§ **EXERCISE DIRECTIONS**
Restate the data below, keeping every line the same.

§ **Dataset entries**
== Segment start ==

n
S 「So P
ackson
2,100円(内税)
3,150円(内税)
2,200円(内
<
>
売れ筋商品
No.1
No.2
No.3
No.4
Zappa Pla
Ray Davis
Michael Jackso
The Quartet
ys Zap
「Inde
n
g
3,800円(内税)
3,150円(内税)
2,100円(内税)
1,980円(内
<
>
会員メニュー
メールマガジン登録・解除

== Segment end ==

§ **YOUR RESPONSE**
n
S 「So P
ackson
2,100円(内税)
3,150円(内税)
2,200円(内
<
>
売れ筋商品
No.1
No.2
No.3
No.4
Zappa Pla
Ray Davis
Michael Jackso
The Quartet
ys Zap
「Inde
n
g
3,800円(内税)
3,150円(内税)
2,100円(内税)
1,980円(内
<
>
会員メニュー
メールマガジン登録・解除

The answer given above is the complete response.